Typically when developers agree to build low-income apartments, that agreement lasts a certain time, often between 30 and 50 years. Afterward, owners of the property can charge market-rate rents. The California Housing Partnership Corp., a nonprofit low-income housing advocate, recently estimated that 14,000 low-income units in Los Angeles County are at risk of losing their income restrictions in the next five years.
Assembly Bill 1521 requires owners to accept a qualified offer to purchase the apartment complex from someone who pledges to continue renting the homes to low-income residents.
The state now runs a tax credit program giving large banks and other investors incentives to help finance housing for farmworkers. Assembly Bill 571 expands that effort with an eye toward making it easier for developers to bundle it with other sources to build farmworker housing.
Every eight years, cities and counties have to plan for enough new homes to meet state projections of population growth. This process, however, has not led to sufficient housing production to meet demand.
Three new laws expand requirements for cities to plan for housing. Assembly Bill 1397 forces local governments to zone land for housing where it could actually go, instead of putting sites they don’t intend to approve in their housing plan. In one example, La Cañada Flintridge rezoned a big box commercial property for apartments or condominiums, but city officials later told residentsany new homes on the site would be almost impossible to build.
Senate Bill 166 makes cities add additional sites to their housing plans if they approve projects at densities lower than what local elected officials had anticipated in their proposals. The goal is to make up for the housing units that weren’t built.
Assembly Bill 897 instructs cities to analyze how long it takes developers to actually build their projects once they’ve been approved, and then take steps to shorten that time.
The Housing Accountability Act passed in 1982 prohibits cities from saying no to housing projects that meet zoning requirements simply because they don’t like them. But such cases are hard to prove.

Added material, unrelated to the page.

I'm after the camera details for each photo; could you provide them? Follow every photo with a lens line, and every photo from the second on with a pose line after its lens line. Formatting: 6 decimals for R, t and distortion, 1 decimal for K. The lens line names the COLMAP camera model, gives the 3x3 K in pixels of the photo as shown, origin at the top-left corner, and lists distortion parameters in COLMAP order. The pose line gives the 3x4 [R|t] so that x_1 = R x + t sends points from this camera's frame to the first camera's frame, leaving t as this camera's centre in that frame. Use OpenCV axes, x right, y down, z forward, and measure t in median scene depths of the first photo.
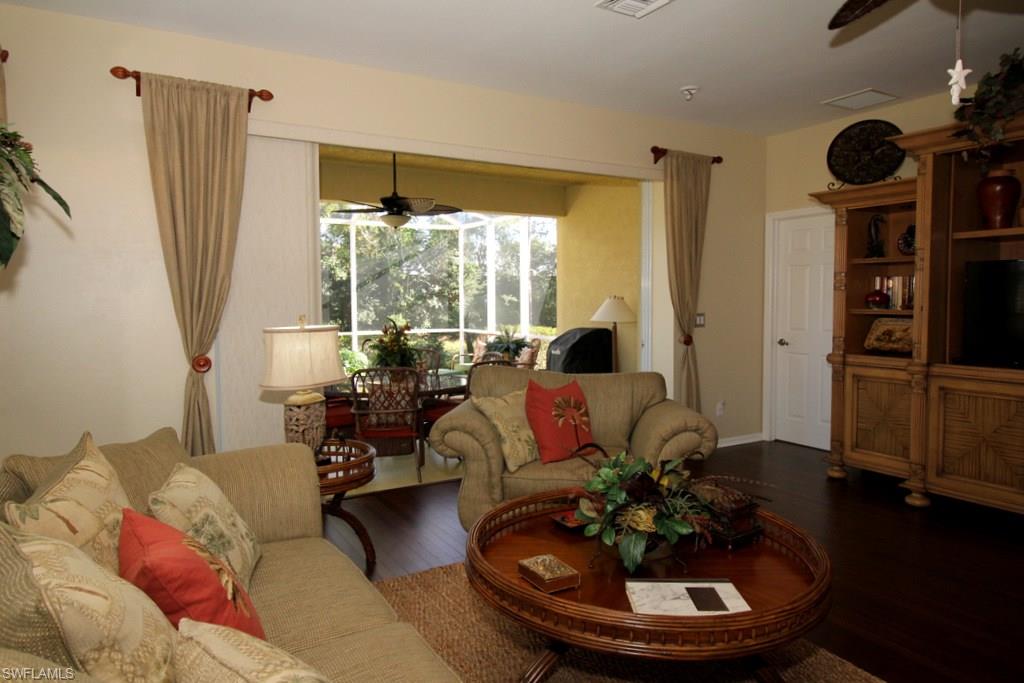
lens RADIAL K [[655.7, 0, 510.2], [0, 655.7, 337.9], [0, 0, 1]] dist [-0.001137, -0.001473]
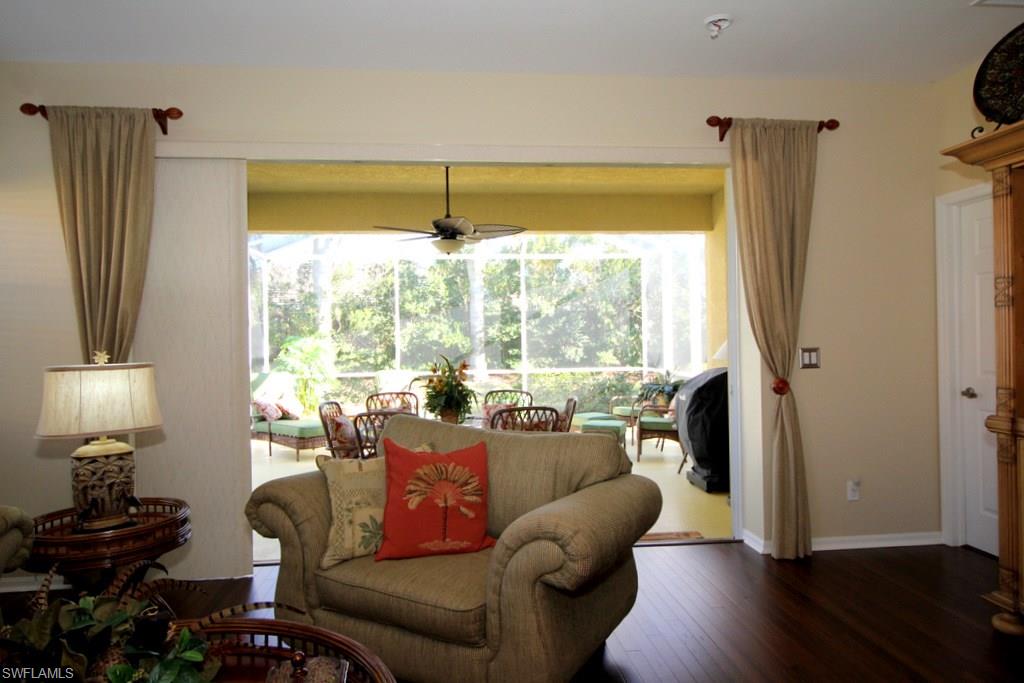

Three measures, Senate Bill 167, Assembly Bill 678 and Assembly Bill 1515, will beef up the existing law by making it easier for developers to prove a city acted in bad faith when denying a project, and by upping a city’s penalty to $10,000 per unit they rejected.
Assembly Bill 72 gives the state housing department more authority to investigate cities that don’t follow through with their housing plans and refer cases to California’s attorney general for possible legal action.